U.S. State Department Warns Citizens Against Going To Mexico Tourist Locations Because Of Violence

(THIS ARTICLE IS COURTESY OF THE LOS ANGLES TIMES)

 

The U.S. State Department has warned its citizens about traveling to Cancun and Los Cabos, two of Mexico’s most popular tourist destinations, after a surge in violence in those regions.

A travel advisory issued Tuesday upgraded the warnings for two states, Quintana Roo and Baja California Sur, saying turf battles between criminal groups have resulted in violent crime and shootings in which innocent bystanders have been killed.

For years, both regions were largely insulated from the drug war violence that has engulfed other parts of Mexico, but this year they have each seen a major uptick in killings.

There have been deadly gun battles in downtown Cancun, and in January, five people were killed at a nightclub in nearby Playa del Carmen.
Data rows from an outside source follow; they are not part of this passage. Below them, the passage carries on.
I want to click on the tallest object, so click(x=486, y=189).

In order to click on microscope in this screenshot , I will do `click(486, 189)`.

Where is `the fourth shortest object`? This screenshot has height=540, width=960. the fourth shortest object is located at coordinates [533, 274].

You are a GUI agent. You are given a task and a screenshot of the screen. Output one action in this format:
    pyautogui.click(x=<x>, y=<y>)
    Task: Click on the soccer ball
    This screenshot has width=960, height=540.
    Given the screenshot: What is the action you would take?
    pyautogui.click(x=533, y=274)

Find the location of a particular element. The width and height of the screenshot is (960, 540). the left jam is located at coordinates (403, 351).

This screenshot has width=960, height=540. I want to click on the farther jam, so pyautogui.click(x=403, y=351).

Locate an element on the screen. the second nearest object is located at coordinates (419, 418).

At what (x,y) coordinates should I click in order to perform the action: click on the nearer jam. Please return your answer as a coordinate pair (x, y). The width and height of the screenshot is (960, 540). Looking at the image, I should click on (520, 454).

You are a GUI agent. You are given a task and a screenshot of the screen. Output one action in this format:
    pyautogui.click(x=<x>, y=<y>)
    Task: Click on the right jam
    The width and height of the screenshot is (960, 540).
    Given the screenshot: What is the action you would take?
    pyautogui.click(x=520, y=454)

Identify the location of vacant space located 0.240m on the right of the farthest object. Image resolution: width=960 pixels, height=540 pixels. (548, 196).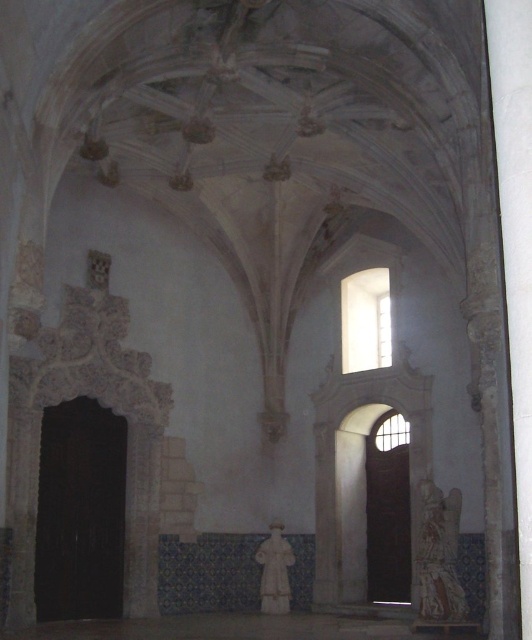
Question: Is carved stone statue at right further to the viewer compared to white marble statue at center?

Choices:
 (A) yes
 (B) no

Answer: (B)

Question: Which point is farther to the camera?

Choices:
 (A) carved stone statue at right
 (B) white marble statue at center

Answer: (B)

Question: Which of the following is the closest to the observer?

Choices:
 (A) (271, 596)
 (B) (428, 532)

Answer: (B)

Question: In this image, where is carved stone statue at right located relative to white marble statue at center?

Choices:
 (A) left
 (B) right

Answer: (B)

Question: Is carved stone statue at right wider than white marble statue at center?

Choices:
 (A) no
 (B) yes

Answer: (B)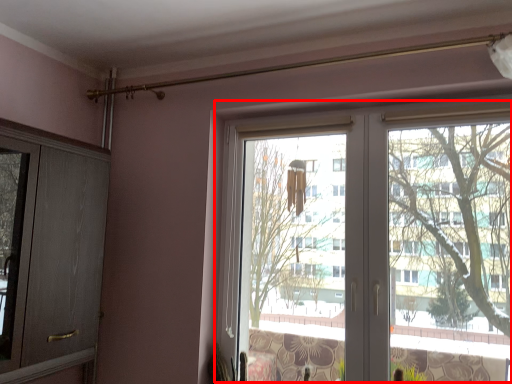
Question: Considering the relative positions of bay window (annotated by the red box) and screen door in the image provided, where is bay window (annotated by the red box) located with respect to the staircase?

Choices:
 (A) right
 (B) left

Answer: (A)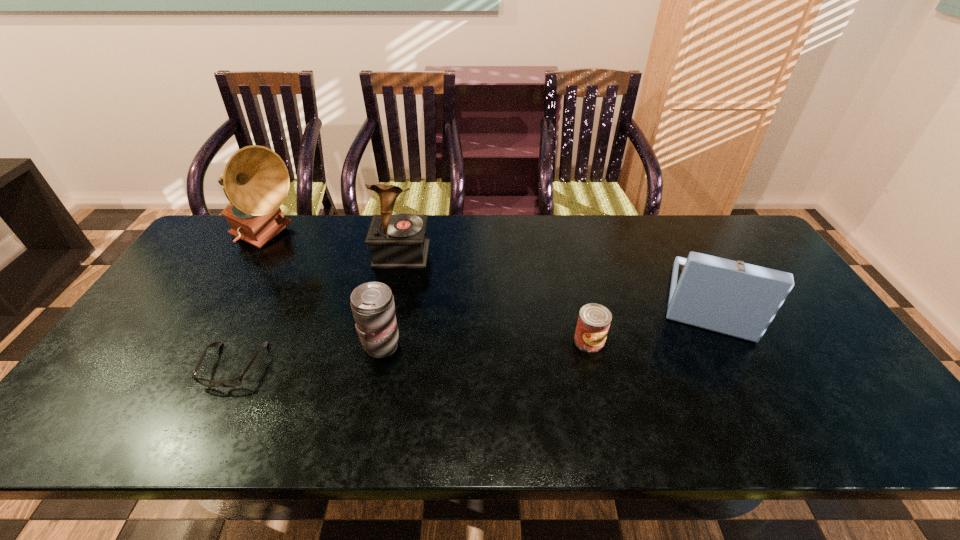
Where is `free space between the shortest object and the second phonograph record from right to left`? This screenshot has height=540, width=960. free space between the shortest object and the second phonograph record from right to left is located at coordinates (318, 310).

The height and width of the screenshot is (540, 960). I want to click on vacant space that's between the spectacles and the shortest phonograph record, so click(x=472, y=333).

Where is `free area in between the fifth tallest object and the second tallest object`? The height and width of the screenshot is (540, 960). free area in between the fifth tallest object and the second tallest object is located at coordinates (495, 297).

You are a GUI agent. You are given a task and a screenshot of the screen. Output one action in this format:
    pyautogui.click(x=<x>, y=<y>)
    Task: Click on the vacant area between the fifth shortest object and the tallest phonograph record
    
    Given the screenshot: What is the action you would take?
    pyautogui.click(x=334, y=247)

What are the coordinates of `object that stands as the third closest to the leftmost phonograph record` in the screenshot? It's located at (372, 303).

I want to click on object that is the fifth closest to the second shortest object, so click(256, 181).

The width and height of the screenshot is (960, 540). I want to click on phonograph record that can be found as the second closest to the leftmost phonograph record, so click(734, 298).

Choose which phonograph record is the second nearest neighbor to the shortest object. Please provide its 2D coordinates. Your answer should be formatted as a tuple, i.e. [(x, y)], where the tuple contains the x and y coordinates of a point satisfying the conditions above.

[(396, 241)]

Locate an element on the screen. Image resolution: width=960 pixels, height=540 pixels. free location that satisfies the following two spatial constraints: 1. on the side of the telephoto lens where the control switches are located; 2. on the front-facing side of the spectacles is located at coordinates (378, 366).

Locate an element on the screen. The height and width of the screenshot is (540, 960). vacant point that satisfies the following two spatial constraints: 1. on the horn of the rightmost object; 2. on the right side of the tallest object is located at coordinates (229, 301).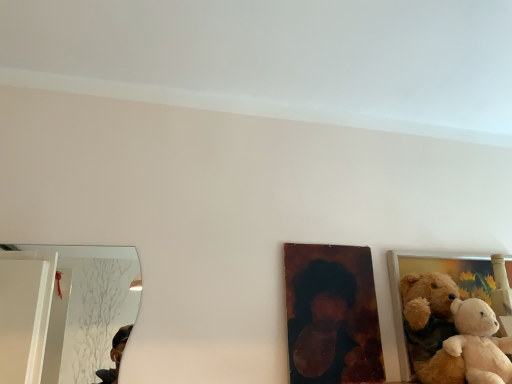
Question: From a real-world perspective, is fluffy fabric teddy bear at right, which is the 2th picture frame from left to right, positioned above or below soft beige plush at right?

Choices:
 (A) below
 (B) above

Answer: (B)

Question: Is fluffy fabric teddy bear at right, which ranks as the 1th picture frame in right-to-left order, wider or thinner than soft beige plush at right?

Choices:
 (A) wide
 (B) thin

Answer: (B)

Question: Which object is the closest to the fluffy fabric teddy bear at right, which ranks as the 1th picture frame in right-to-left order?

Choices:
 (A) wooden portrait at center, the first picture frame in the left-to-right sequence
 (B) soft beige plush at right

Answer: (A)

Question: Which object is positioned closest to the wooden portrait at center, the first picture frame in the left-to-right sequence?

Choices:
 (A) fluffy fabric teddy bear at right, which is the 2th picture frame from left to right
 (B) soft beige plush at right

Answer: (A)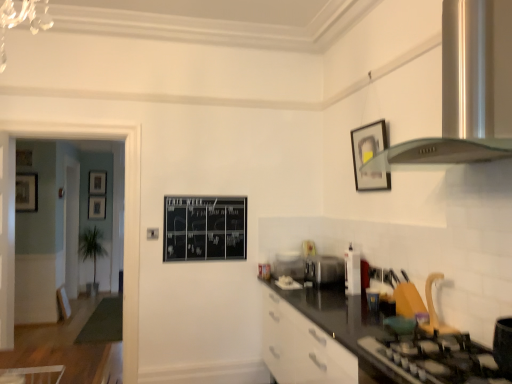
Locate an element on the screen. The height and width of the screenshot is (384, 512). blank space situated above black chalkboard at center (from a real-world perspective) is located at coordinates (206, 190).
In Los Cabos, a municipality on the Pacific Coast that includes the cities of Cabo San Lucas and San Jose del Cabo, three people were shot to death this month at the entrance to a popular beach.

The travel warning could deliver a major blow to Mexico’s $20-billion-a-year tourism industry, which represents about 7% of the country’s gross domestic product..

“This is a very bad news for Mexico,” said Rafael Fernandez de Castro, director for the Center for U.S.-Mexican studies at UC San Diego, who said recent growth in Mexico’s tourism industry has been a rare bright spot in an economy that quaked after President Trump’s threats to tear up free trade agreements and build a wall along the U.S.-Mexico border.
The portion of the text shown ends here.